Although the majority does not address the applicability of this section, a careful review
of the facts reveals that § 7430 indeed applies. Agent Stennis’s disclosure was made
in the course of the government’s effort to ascertain and collect unpaid taxes from
Jones Oil and the Joneses. The search warrant was executed during the government’s
criminal investigation into Jones Oil’s corporate income tax liability, particularly motor
fuel excise taxes, and into Terry and Patricia Jones’s tax liability. The investigation
focused on determining whether Jones Oil was evading corporate taxes and on whether
the Joneses were evading income taxes. Because the disclosure occurred during a tax
evasion investigation, the Joneses’ action against the government was brought in
connection with determining and collecting taxes from Jones Oil and the Joneses.

       Under § 7430, attorneys' fees can be awarded only if the government’s position
was not substantially justified. See I.R.C. § 7430(c)(4)(B)(i). It certainly was not in
this case.

        The government argued at trial that even if Agent Stennis disclosed the
information in violation of § 6103, he did so in good faith, intending to protect his
informants’ safety. However, the facts of this case, as highlighted by the majority and
in the punitive damages section of this dissent, demonstrate the egregiousness of Agent
Stennis’s actions and clearly show that he did not act in good faith. In addition, §
6103(k)(6) only allows disclosures in circumstances permitted by regulation, and the

                                           -10-
applicable regulations do not authorize disclosure to protect the safety of a confidential
informant, see 26 C.F.R. § 301.6103(k)(6)-1.

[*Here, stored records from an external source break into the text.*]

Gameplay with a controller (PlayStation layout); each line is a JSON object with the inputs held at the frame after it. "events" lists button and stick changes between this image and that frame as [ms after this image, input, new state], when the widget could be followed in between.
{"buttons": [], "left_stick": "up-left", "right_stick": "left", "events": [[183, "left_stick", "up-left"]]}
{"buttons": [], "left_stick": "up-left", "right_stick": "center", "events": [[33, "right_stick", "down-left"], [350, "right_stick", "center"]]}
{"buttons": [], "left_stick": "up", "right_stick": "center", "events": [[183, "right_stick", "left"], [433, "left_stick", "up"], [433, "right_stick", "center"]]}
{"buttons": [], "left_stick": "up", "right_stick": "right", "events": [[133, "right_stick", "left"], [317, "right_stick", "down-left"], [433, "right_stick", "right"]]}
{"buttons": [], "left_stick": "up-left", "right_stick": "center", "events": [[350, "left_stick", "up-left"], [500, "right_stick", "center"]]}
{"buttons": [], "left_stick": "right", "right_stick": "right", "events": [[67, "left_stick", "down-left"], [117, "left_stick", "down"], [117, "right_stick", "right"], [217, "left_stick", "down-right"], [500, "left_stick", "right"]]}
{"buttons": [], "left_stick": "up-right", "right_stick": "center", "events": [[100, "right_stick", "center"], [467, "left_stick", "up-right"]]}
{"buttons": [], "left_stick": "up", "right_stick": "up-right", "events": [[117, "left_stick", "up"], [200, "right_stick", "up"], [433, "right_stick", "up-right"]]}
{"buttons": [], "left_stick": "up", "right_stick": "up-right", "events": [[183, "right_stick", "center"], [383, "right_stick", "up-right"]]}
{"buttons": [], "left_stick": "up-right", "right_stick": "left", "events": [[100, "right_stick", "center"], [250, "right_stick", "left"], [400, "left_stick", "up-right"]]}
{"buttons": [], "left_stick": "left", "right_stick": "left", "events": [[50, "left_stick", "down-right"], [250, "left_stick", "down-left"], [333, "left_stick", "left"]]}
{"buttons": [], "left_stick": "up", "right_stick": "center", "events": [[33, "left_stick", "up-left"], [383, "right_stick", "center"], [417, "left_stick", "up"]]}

       In addition, during the damages trial, the government offered little evidence to
contest the damages alleged by the Joneses. It offered no expert testimony on the
issue, nor did it question the Joneses’ expert on his method for calculating damages.
In fact, the government’s expert, who did not testify at trial, agreed with the Joneses’
method for valuing the loss of Jones Oil. Furthermore, the government did not contest
the damages calculation on prejudgment interest grounds until after trial, first raising
the issue in a post-trial reply brief.

        Agent Stennis clearly did not act in good faith. Moreover, the government
offered little evidence during the damages trial and did not contest the Joneses’
damages analysis. For these reasons, the government was not substantially justified in
its position, and attorneys' fees should have been awarded.

      Thus, I concur in part and respectfully dissent in part.

      A true copy.

             Attest:

                 CLERK, U.S. COURT OF APPEALS, EIGHTH CIRCUIT.